No — servers are still involved. The term means you as a developer do not manage or provision them. A third-party cloud provider (AWS, Azure, GCP) owns and operates the infrastructure. You only write and deploy the code.
The key benefits are cost efficiency (pay-per-execution instead of reserved capacity), automatic scaling with no manual intervention, faster development cycles since teams focus on code rather than infrastructure, and reduced operational overhead. Companies implementing serverless consistently report infrastructure cost reductions of 60–70%.

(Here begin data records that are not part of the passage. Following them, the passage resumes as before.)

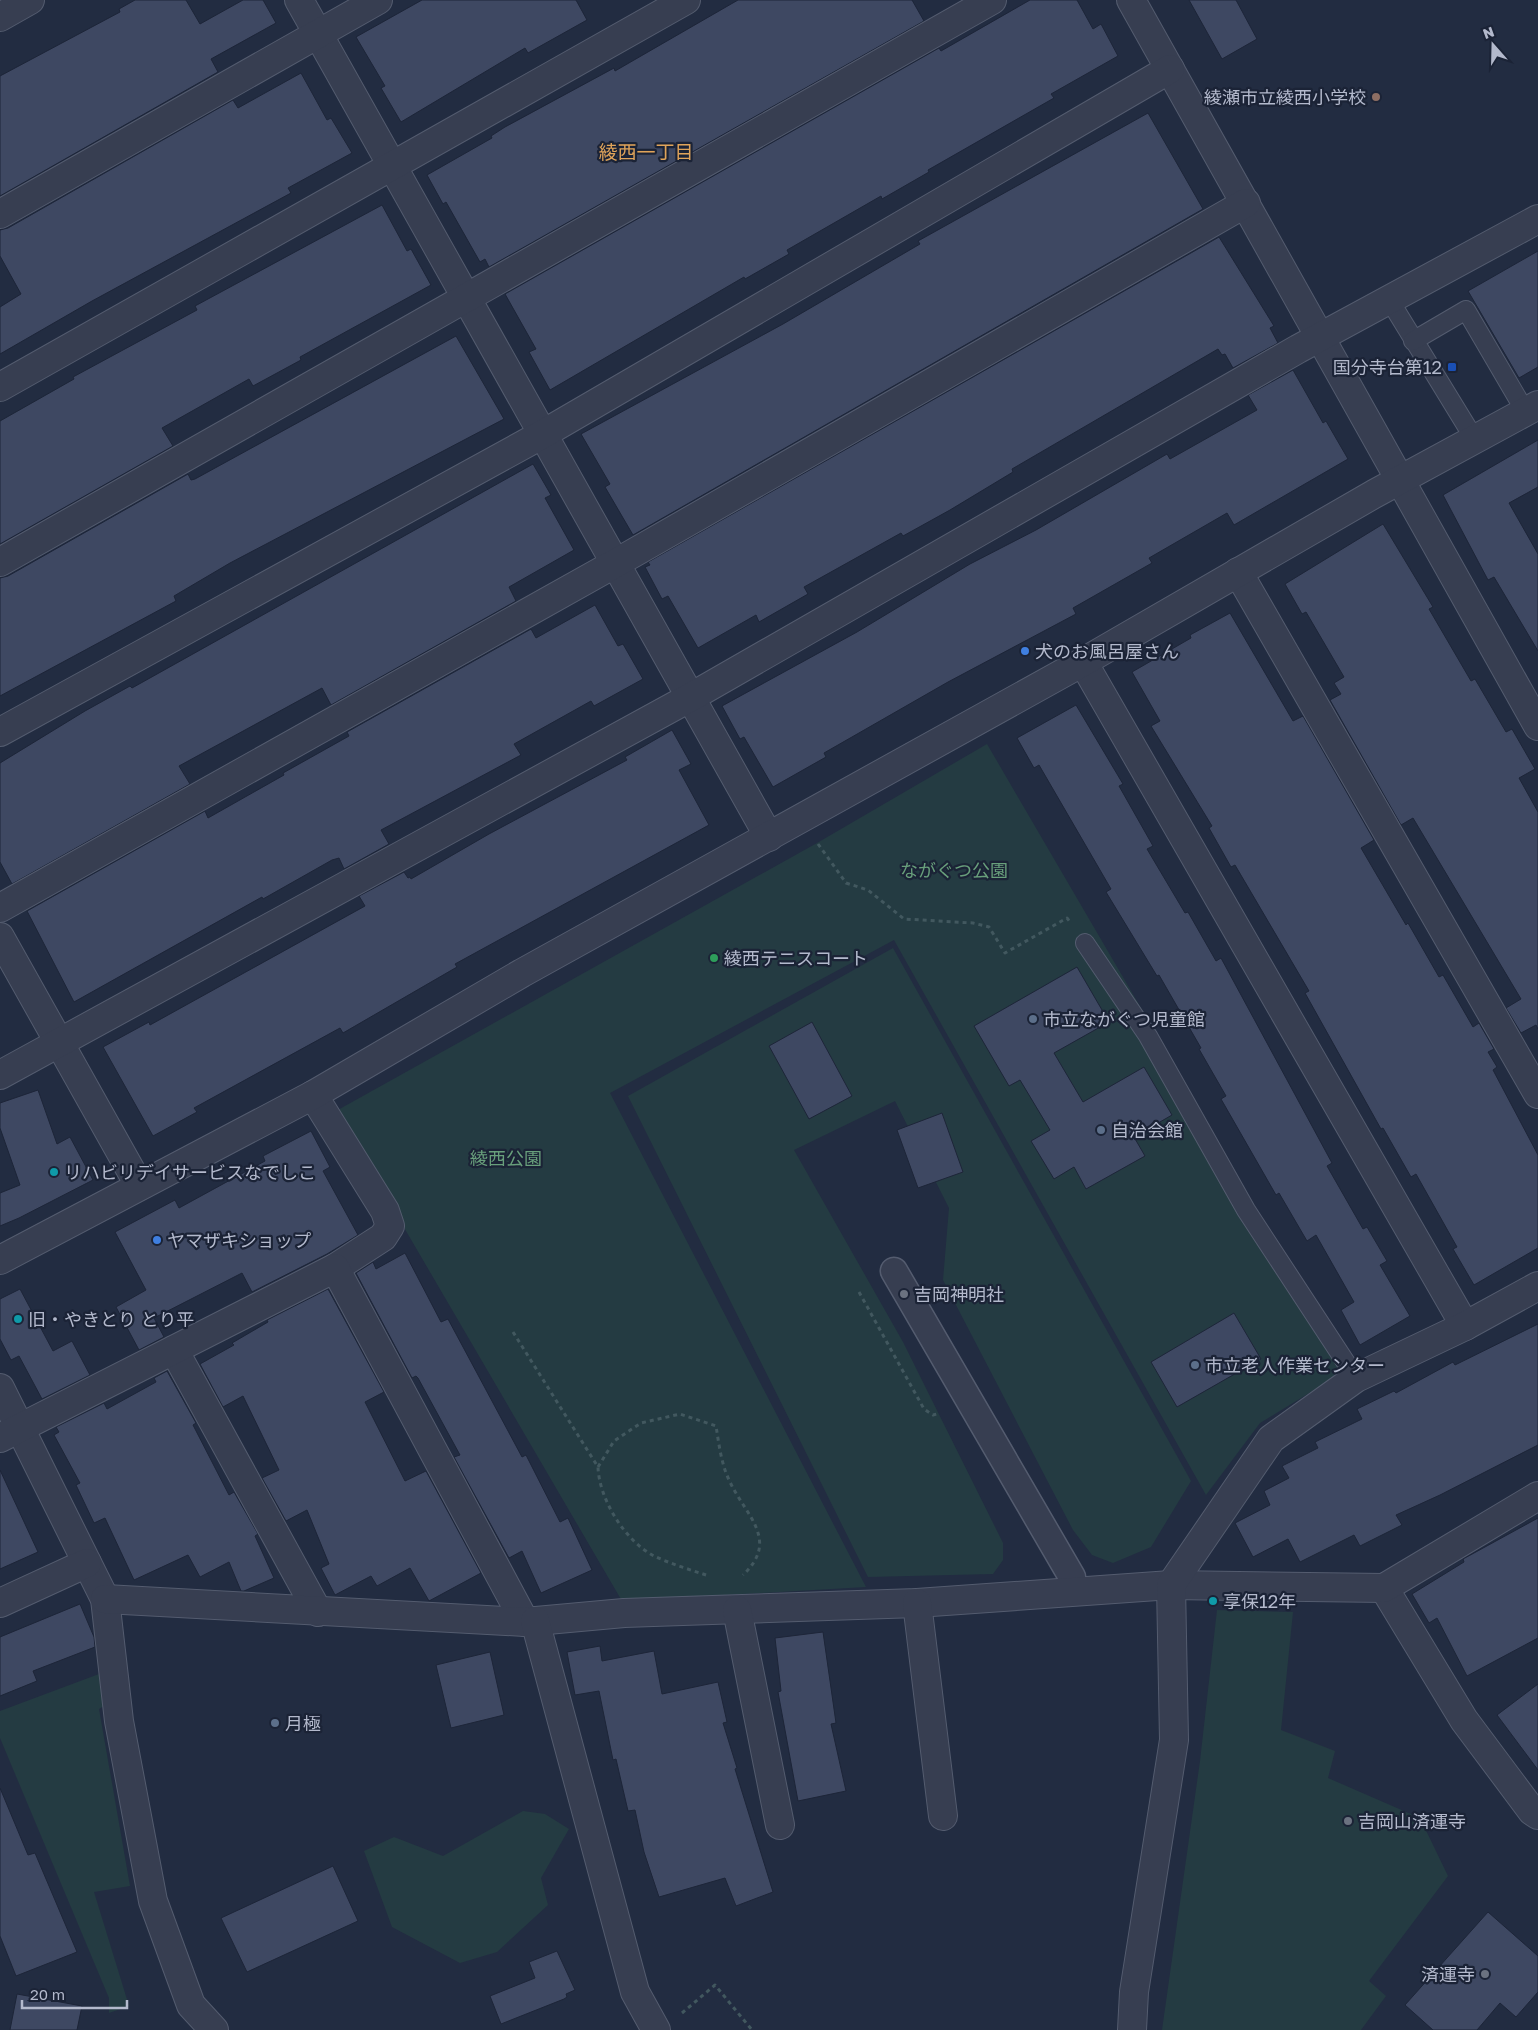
<svg xmlns="http://www.w3.org/2000/svg" width="1538" height="2030" viewBox="0 0 1538 2030" font-family="'Golos Text','Noto Sans JP',sans-serif">
  <rect width="100%" height="100%" fill="#222c41"/>
  <g fill="#243b42">
    <polygon points="987,744 1155,1032 1141,1041 1239,1216 1342,1373 1260,1423 1206,1495 894,940 610,1093 866,1587 622,1601 336,1111 817,843"/>
    <polygon points="893,948 1191,1481 1151,1547 1113,1563 1092,1555 1073,1530 943,1280 949,1208 895,1101 794,1150 903,1342 1003,1543 1003,1560 993,1574 868,1577 628,1096"/>
    <polygon points="1217,1610 1293,1612 1281,1730 1335,1751 1328,1778 1420,1818 1448,1876 1369,1981 1386,1996 1361,2030 1162,2030 1200,1761"/>
    <polygon points="99,1674 107,1704 99,1709 130,1886 94,1892 129,2006 109,2013 109,1998 0,1738 0,1711"/>
    <polygon points="523,1811 545,1814 569,1829 541,1878 548,1905 497,1952 460,1963 392,1927 364,1851 394,1837 443,1856"/>
  </g>
  <g fill="#3e4862" stroke="#1d2538">
    <polygon points="135,0 186,0 200,24 243,0 263,0 276,23 211,59 218,72 0,196 0,76 120,12 119,9"/>
    <polygon points="422,0 576,0 587,20 528,53 525,48 401,122 381,88 385,86 356,37"/>
    <polygon points="738,0 912,0 924,21 489,267 485,259 480,262 446,202 443,204 427,175 492,138 491,136 505,127 614,68 615,71"/>
    <polygon points="1030,0 1077,0 1093,29 1101,24 1118,56 1051,94 1054,98 928,170 929,172 882,199 881,196 787,250 789,254 745,279 744,277 550,390 529,352 536,349 505,294 939,48 941,51"/>
    <polygon points="1189,0 1236,0 1257,39 1222,59"/>
    <polygon points="301,73 327,120 331,118 352,153 288,188 291,193 92,301 0,354 0,307 21,294 0,256 0,230 8,228 233,100 238,108"/>
    <polygon points="1148,113 1203,209 633,535 605,487 610,484 581,434 783,324 920,244 918,241"/>
    <polygon points="382,205 407,251 411,249 431,285 300,357 301,360 253,386 249,379 162,428 173,446 0,544 0,421 74,379 73,377 197,310 195,306"/>
    <polygon points="1219,237 1274,326 1270,328 1278,343 1233,368 1225,354 1222,355 1218,349 1012,469 1013,472 950,510 903,536 901,533 804,587 808,594 759,622 756,615 698,648 668,596 662,599 645,567 650,565 648,562"/>
    <polygon points="1538,251 1538,367 1519,378 1468,291"/>
    <polygon points="456,336 504,419 230,563 174,596 176,601 0,696 0,578 8,576 188,474 191,480 195,479"/>
    <polygon points="1293,370 1323,423 1326,421 1348,459 1234,525 1227,513 1149,558 1152,563 1073,608 1076,614 948,682 824,753 826,757 773,787 744,737 740,739 722,706 857,632 970,564 1036,530 1167,454 1170,459 1257,410 1248,395"/>
    <polygon points="1538,440 1538,487 1509,503 1538,554 1538,651 1494,577 1488,580 1443,495"/>
    <polygon points="533,464 551,495 545,498 574,550 509,587 516,601 331,705 322,688 179,766 190,784 12,884 0,862 0,763 85,711 130,686 132,688"/>
    <polygon points="1383,524 1433,607 1429,609 1471,681 1475,679 1506,732 1512,729 1535,769 1519,778 1538,812 1538,1029 1536,1025 1521,1033 1506,1008 1521,999 1413,818 1401,825 1330,700 1341,694 1334,683 1344,677 1306,612 1302,614 1285,584"/>
    <polygon points="595,605 618,646 623,644 643,679 594,706 591,701 514,744 521,755 381,830 389,844 344,869 339,858 332,860 263,899 262,897 74,1002 27,911 205,811 208,818 284,775 283,773 349,736 347,732 531,629 536,638"/>
    <polygon points="1230,613 1293,721 1303,716 1374,840 1361,848 1406,925 1408,923 1439,977 1443,975 1473,1027 1479,1023 1494,1049 1488,1052 1497,1067 1493,1070 1538,1155 1538,1248 1474,1285 1453,1249 1457,1247 1416,1174 1411,1177 1383,1128 1381,1129 1305,993 1309,991 1235,865 1231,867 1209,828 1212,826 1151,726 1160,721 1132,672 1191,638 1190,635"/>
    <polygon points="1076,705 1123,784 1119,786 1153,846 1147,849 1185,913 1188,912 1216,961 1221,958 1332,1163 1327,1166 1363,1229 1367,1227 1387,1261 1380,1265 1410,1316 1360,1345 1341,1310 1354,1302 1316,1235 1307,1241 1279,1193 1276,1195 1221,1099 1226,1096 1199,1049 1201,1048 1159,975 1157,976 1106,892 1111,889 1039,765 1034,768 1017,738"/>
    <polygon points="672,730 691,764 679,770 709,825 455,964 457,967 343,1033 340,1028 194,1108 197,1112 153,1136 103,1047 149,1022 150,1025 365,906 359,896 404,872 408,878 410,877 411,879 489,834 627,760 625,757"/>
    <polygon points="1077,967 1109,1022 1054,1053 1083,1102 1144,1067 1172,1115 1134,1137 1145,1156 1086,1189 1074,1167 1054,1179 1031,1141 1050,1130 1020,1080 1009,1086 974,1026"/>
    <polygon points="812,1022 852,1096 809,1119 769,1046"/>
    <polygon points="38,1090 57,1144 70,1137 93,1180 19,1218 0,1226 0,1193 20,1185 0,1128 0,1103"/>
    <polygon points="942,1113 963,1172 918,1188 897,1130"/>
    <polygon points="311,1131 330,1167 323,1171 358,1235 327,1254 252,1292 242,1273 154,1318 164,1337 139,1350 116,1307 146,1290 115,1232 175,1200 179,1208 265,1161 263,1156"/>
    <polygon points="405,1253 441,1322 448,1319 522,1457 526,1455 560,1522 568,1518 592,1570 541,1593 522,1551 509,1558 454,1457 460,1455 418,1378 416,1376 412,1378 356,1273 373,1262 376,1269"/>
    <polygon points="20,1289 53,1351 72,1341 90,1375 42,1399 19,1356 11,1360 0,1339 0,1299"/>
    <polygon points="328,1289 384,1392 365,1402 405,1481 426,1471 481,1573 429,1601 410,1568 377,1586 371,1576 335,1595 321,1568 329,1564 307,1510 286,1521 262,1478 279,1470 243,1396 223,1407 200,1364 234,1345 232,1343 268,1322 267,1320"/>
    <polygon points="1234,1313 1261,1359 1177,1407 1151,1362"/>
    <polygon points="1538,1324 1538,1445 1440,1495 1396,1515 1402,1525 1360,1546 1354,1535 1300,1562 1288,1539 1253,1557 1235,1523 1270,1505 1264,1491 1289,1478 1282,1466 1318,1448 1315,1442 1362,1419 1357,1409 1394,1391 1396,1393 1453,1362 1455,1365"/>
    <polygon points="167,1371 196,1423 193,1425 229,1495 234,1492 258,1534 255,1536 274,1578 244,1591 241,1591 229,1562 200,1577 188,1555 134,1580 105,1518 94,1523 76,1485 80,1483 54,1435 59,1432 56,1427 104,1403 107,1409 156,1382 154,1378"/>
    <polygon points="0,1470 38,1552 0,1569"/>
    <polygon points="1538,1518 1538,1638 1467,1676 1437,1618 1429,1623 1412,1594 1464,1562 1463,1559"/>
    <polygon points="80,1604 94,1637 95,1647 33,1671 37,1681 0,1696 0,1637"/>
    <polygon points="823,1632 836,1723 831,1724 846,1791 798,1801 778,1692 781,1691 775,1638"/>
    <polygon points="600,1646 602,1661 654,1651 662,1694 718,1682 727,1722 723,1723 737,1768 735,1769 773,1892 736,1906 725,1878 659,1897 644,1852 635,1810 628,1811 616,1759 613,1760 599,1691 575,1695 567,1652"/>
    <polygon points="490,1652 504,1715 451,1728 436,1665"/>
    <polygon points="1538,1684 1538,1770 1497,1715"/>
    <polygon points="0,1788 28,1855 35,1853 77,1952 16,1976 0,1936"/>
    <polygon points="333,1866 358,1921 247,1972 221,1918"/>
    <polygon points="1488,1912 1538,1956 1538,1992 1516,2017 1500,2003 1477,2030 1433,2030 1405,2005"/>
    <polygon points="557,1951 575,1990 566,1994 567,1997 564,1999 501,2024 490,1996 535,1978 529,1962"/>
    <polygon points="17,1994 82,2006 77,2030 10,2030"/>
  </g>
  <g fill="none" stroke-linecap="round" stroke-linejoin="round">
    <defs>
      <g id="service">
        <polyline points="1390,301 1475,440"/>
        <polyline points="1413,341 1466,310 1525,411"/>
        <polyline points="1085,943 1148,1036 1246,1210 1356,1378"/>
      </g>
      <polyline id="pedestrian" points="894,1271 1072,1577"/>
      <g id="minor">
        <polyline points="299,0 769,837"/>
        <polyline points="1131,0 1538,726"/>
        <polyline points="0,214 378,0"/>
        <polyline points="0,387 686,0"/>
        <polyline points="0,562 992,0"/>
        <polyline points="1238,572 1538,1094"/>
        <polyline points="1083,662 1465,1326"/>
        <polyline points="0,732 543,434 1170,69"/>
        <polyline points="0,908 616,563 1246,203"/>
        <polyline points="0,937 139,1185"/>
        <polyline points="0,1075 691,697 1298,349 1538,219"/>
        <polyline points="313,1095 385,1211 390,1226 383,1237 335,1268"/>
        <polyline points="174,1350 318,1612"/>
        <polyline points="0,1388 105,1599 119,1721 153,1901 191,2005 214,2030"/>
        <polyline points="0,1438 335,1268 525,1622"/>
        <polyline points="1384,1588 1464,1720 1532,1811 1538,1815"/>
        <polyline points="105,1599 525,1622 624,1613 917,1603 1171,1585 1384,1588 1538,1496"/>
        <polyline points="0,1603 87,1563"/>
        <polyline points="917,1603 943,1816"/>
        <polyline points="737,1610 780,1825"/>
        <polyline points="535,1621 635,1992 656,2030"/>
        <polyline points="1132,2030 1134,1992 1174,1740 1171,1585 1271,1439 1356,1378 1465,1326 1538,1286"/>
      </g>
      <g id="tertiary">
        <polyline points="0,17 30,0"/>
        <polyline points="0,1260 313,1095 522,973 1083,662 1374,494 1538,405"/>
      </g>
    </defs>
    <use href="#service" stroke="#545c6f" stroke-width="20"/>
    <use href="#pedestrian" stroke="#545c6f" stroke-width="29"/>
    <use href="#minor" stroke="#545c6f" stroke-width="30"/>
    <use href="#tertiary" stroke="#545c6f" stroke-width="30"/>
    <g stroke="#42585f" stroke-width="3" stroke-dasharray="4 4" stroke-linecap="butt">
      <polyline points="818,844 846,883 868,890 904,919 973,923 989,927 1005,953 1067,918 1070,922"/>
      <polyline points="859,1292 924,1409 933,1415 940,1413"/>
      <path d="M513,1332L598,1467C599,1499 625,1541 654,1556C671,1564 691,1570 709,1576"/>
      <path d="M598,1467L614,1441L641,1423L680,1414L716,1426C719,1444 721,1464 730,1482C746,1516 780,1540 743,1575"/>
      <polyline points="682,2013 715,1985 752,2030"/>
    </g>
    <use href="#service" stroke="#373e51" stroke-width="18"/>
    <use href="#pedestrian" stroke="#373e51" stroke-width="26"/>
    <use href="#minor" stroke="#373e51" stroke-width="28"/>
    <use href="#tertiary" stroke="#373e51" stroke-width="28"/>
  </g>
  <circle fill="#8d6e63" stroke="#1b2336" stroke-width="2" cx="1376" cy="97" r="5"/>
  <rect fill="#1a4fb4" stroke="#1b2336" stroke-width="2" x="1447" y="362" width="10" height="10" rx="2.5"/>
  <g fill="#3f7fe0" stroke="#1b2336" stroke-width="2">
    <circle cx="1025" cy="651" r="5"/>
    <circle cx="157" cy="1240" r="5"/>
  </g>
  <circle fill="#2e9e5b" stroke="#1b2336" stroke-width="2" cx="714" cy="958" r="5"/>
  <g fill="#5c6f8a" stroke="#1b2336" stroke-width="2">
    <circle cx="1033" cy="1019" r="5"/>
    <circle cx="1101" cy="1130" r="5"/>
    <circle cx="1195" cy="1365" r="5"/>
    <circle cx="275" cy="1723" r="5"/>
  </g>
  <g fill="#0f9aa8" stroke="#1b2336" stroke-width="2">
    <circle cx="54" cy="1172" r="5"/>
    <circle cx="18" cy="1319" r="5"/>
    <circle cx="1213" cy="1601" r="5"/>
  </g>
  <g fill="#6b7280" stroke="#1b2336" stroke-width="2">
    <circle cx="904" cy="1294" r="5"/>
    <circle cx="1348" cy="1821" r="5"/>
    <circle cx="1485" cy="1974" r="5"/>
  </g>
  <g text-anchor="middle" dominant-baseline="central" stroke-width="4.5" stroke-linejoin="round" paint-order="stroke">
    <g font-size="18" fill="#b3b9cc" stroke="#1b2336" text-anchor="start">
      <text x="1366" y="97" text-anchor="end">綾瀬市立綾西小学校</text>
      <text x="1442" y="367" text-anchor="end">国分寺台第12</text>
      <text x="1035" y="651">犬のお風呂屋さん</text>
      <text x="724" y="958">綾西テニスコート</text>
      <text x="1043" y="1019">市立ながぐつ児童館</text>
      <text x="1111" y="1130">自治会館</text>
      <text x="64" y="1172">リハビリデイサービスなでしこ</text>
      <text x="167" y="1240">ヤマザキショップ</text>
      <text x="914" y="1294">吉岡神明社</text>
      <text x="28" y="1319">旧・やきとり とり平</text>
      <text x="1205" y="1365">市立老人作業センター</text>
      <text x="1223" y="1601">享保12年</text>
      <text x="285" y="1723">月極</text>
      <text x="1358" y="1821">吉岡山済運寺</text>
      <text x="1475" y="1974" text-anchor="end">済運寺</text>
    </g>
    <g font-size="18" fill="#689f7b" stroke="#1b2336">
      <text x="954" y="870">ながぐつ公園</text>
      <text x="506" y="1158">綾西公園</text>
    </g>
    <g font-size="19" fill="#e0a45a" stroke="#1b2336">
      <text x="646" y="151">綾西一丁目</text>
    </g>
  </g>
  <g transform="translate(1493 45) rotate(340)" stroke="#1b2336" stroke-width="4" paint-order="stroke">
  <path d="M0-4L9 19L0 12L-9 19Z" fill="#b3b9cc"/>
  <text y="-8" font-size="14" font-weight="bold" text-anchor="middle" fill="#b3b9cc">N</text>
  </g>
  <path d="M22 2000v8h105v-8" fill="none" stroke="#b3b9cc" stroke-width="2.5"/>
  <text x="30" y="2000" font-size="15" fill="#b3b9cc" stroke="#1b2336" stroke-width="4" paint-order="stroke">20 m</text>
</svg>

The main challenges are cold starts (delays when a function is invoked after inactivity), more complex debugging due to the distributed nature of the architecture, potential vendor lock-in, and limited control over the underlying infrastructure. Cold starts have improved significantly in 2026 with provisioned concurrency and WebAssembly runtimes, but they still require planning for latency-sensitive applications.
Serverless is a poor fit for long-running processes (functions have execution time limits), applications requiring persistent in-memory state, workloads with consistently high and predictable traffic (where reserved capacity is cheaper), and systems needing fine-grained control over the runtime environment or hardware.
They are complementary, not competing. Microservices is an architectural pattern — breaking an application into small, independently deployable services. Serverless is a deployment and execution model. You can run microservices on serverless infrastructure, which adds automatic scaling and cost efficiency on top of the microservices design.
AWS Lambda is the most widely adopted, with the deepest ecosystem and over 200 native integrations. Google Cloud Functions and Azure Functions are strong choices if you are already invested in those cloud ecosystems. For edge use cases, Cloudflare Workers and Vercel Edge Functions offer sub-millisecond cold starts and global distribution across 300+ data centers.
Serverless shifts, rather than eliminates, DevOps work. Infrastructure-as-code (Terraform, SAM, Pulumi), CI/CD pipelines, distributed tracing, and per-function cost monitoring all become critical. Teams that treat serverless as "zero ops" typically run into runaway costs, silent failures, and untracked dependencies. Solid DevOps practices remain essential.